Stored data:
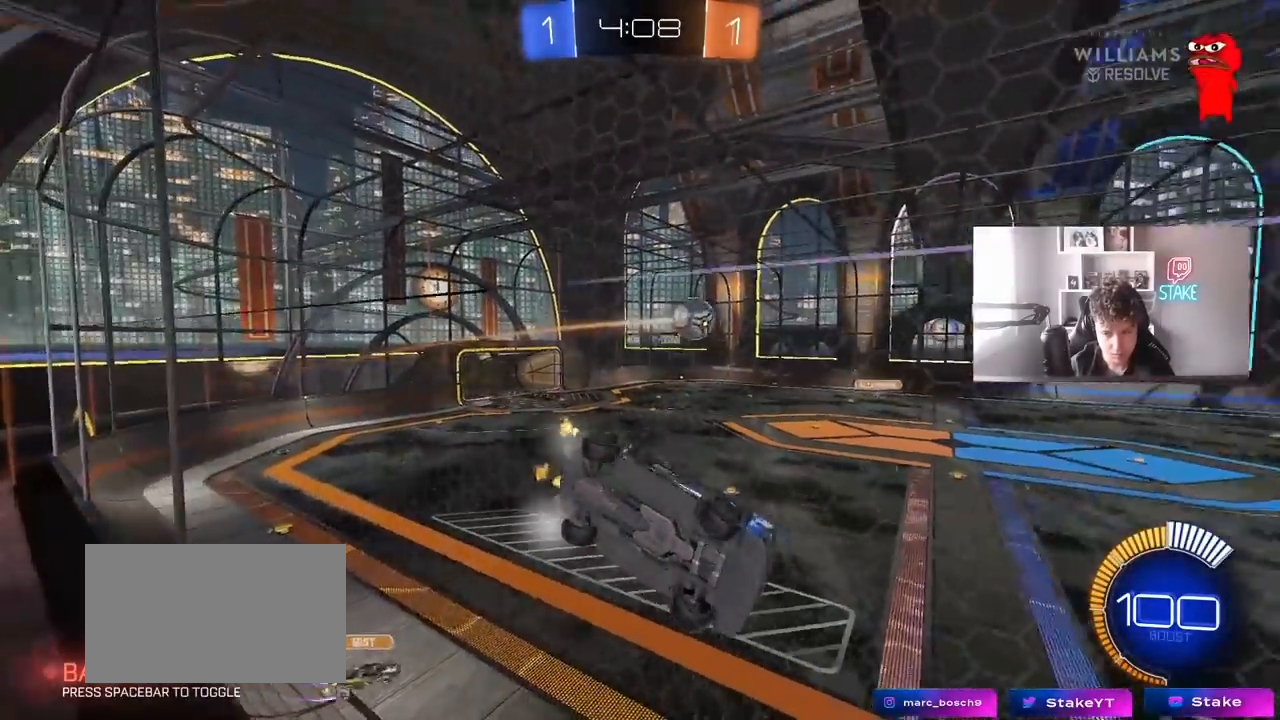
{"keys": ["d", "s", "shift"], "mouse": ["left"], "mouse_move": "still", "events": [[67, "a", "up"], [217, "w", "up"], [250, "mouse_right", "down"], [350, "d", "down"], [350, "s", "down"], [350, "shift", "down"], [400, "mouse_left", "down"], [450, "mouse_right", "up"]]}
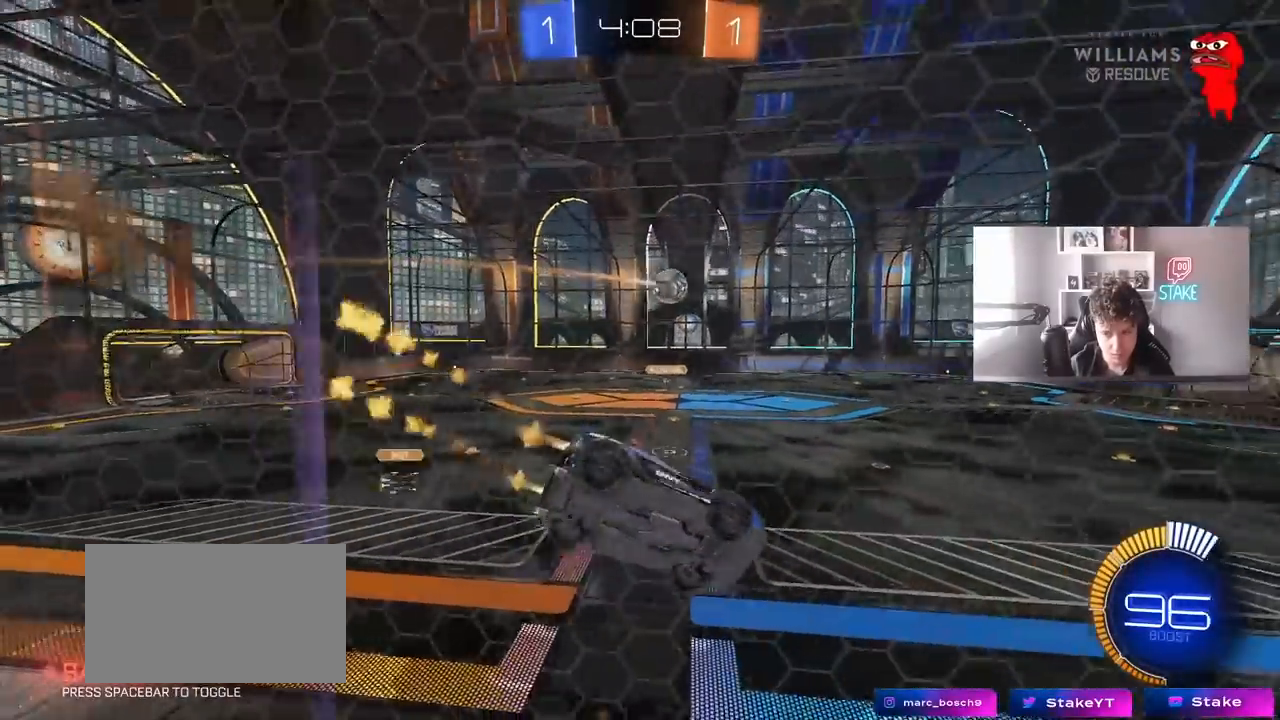
{"keys": ["w"], "mouse": ["left", "right"], "mouse_move": "still", "events": [[33, "mouse_left", "up"], [33, "shift", "up"], [83, "a", "down"], [83, "d", "up"], [133, "s", "up"], [183, "a", "up"], [267, "d", "down"], [367, "d", "up"], [467, "w", "down"], [500, "mouse_left", "down"], [500, "mouse_right", "down"]]}
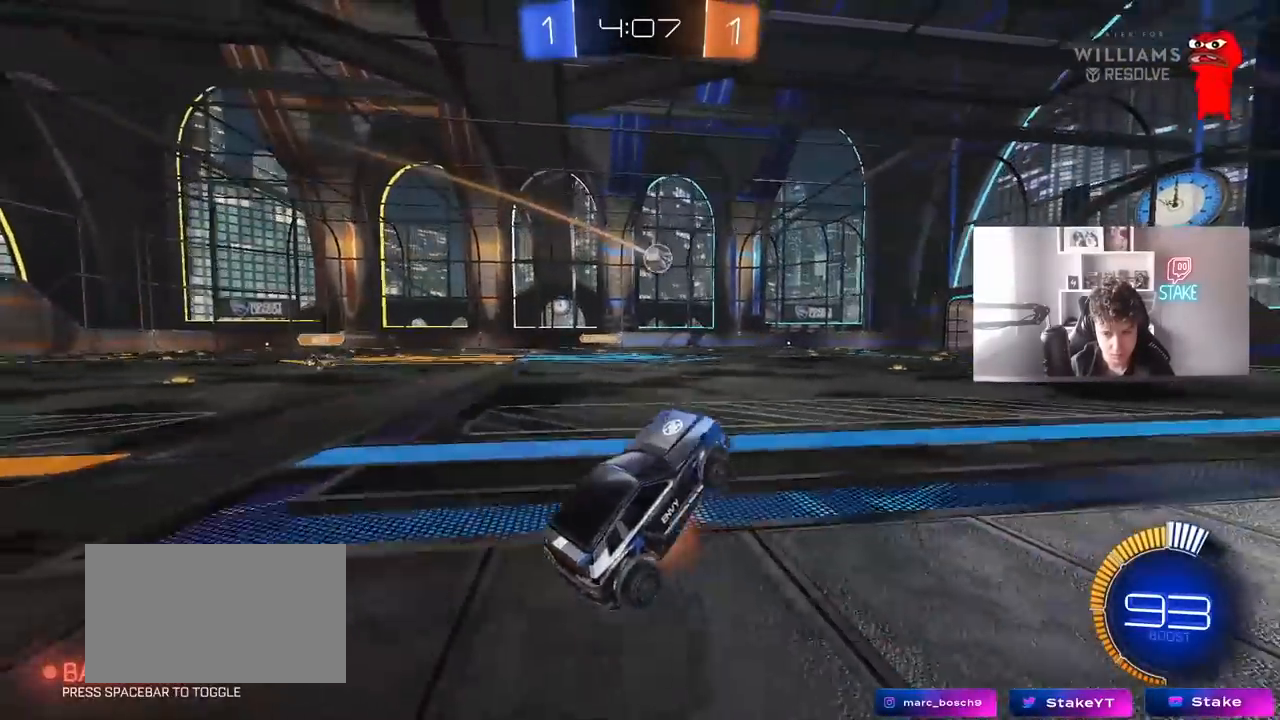
{"keys": ["w"], "mouse": ["left", "right"], "mouse_move": "still", "events": [[200, "mouse_right", "up"], [233, "mouse_left", "up"], [333, "mouse_right", "down"], [467, "mouse_left", "down"], [467, "mouse_right", "up"], [500, "mouse_right", "down"]]}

What you have to do: Every line above should be retyped exactly; the pictures do not belong in the copy.

Result of this task:
{"keys": ["d", "s", "shift"], "mouse": ["left"], "mouse_move": "still", "events": [[67, "a", "up"], [217, "w", "up"], [250, "mouse_right", "down"], [350, "d", "down"], [350, "s", "down"], [350, "shift", "down"], [400, "mouse_left", "down"], [450, "mouse_right", "up"]]}
{"keys": ["w"], "mouse": ["left", "right"], "mouse_move": "still", "events": [[33, "mouse_left", "up"], [33, "shift", "up"], [83, "a", "down"], [83, "d", "up"], [133, "s", "up"], [183, "a", "up"], [267, "d", "down"], [367, "d", "up"], [467, "w", "down"], [500, "mouse_left", "down"], [500, "mouse_right", "down"]]}
{"keys": ["w"], "mouse": ["left", "right"], "mouse_move": "still", "events": [[200, "mouse_right", "up"], [233, "mouse_left", "up"], [333, "mouse_right", "down"], [467, "mouse_left", "down"], [467, "mouse_right", "up"], [500, "mouse_right", "down"]]}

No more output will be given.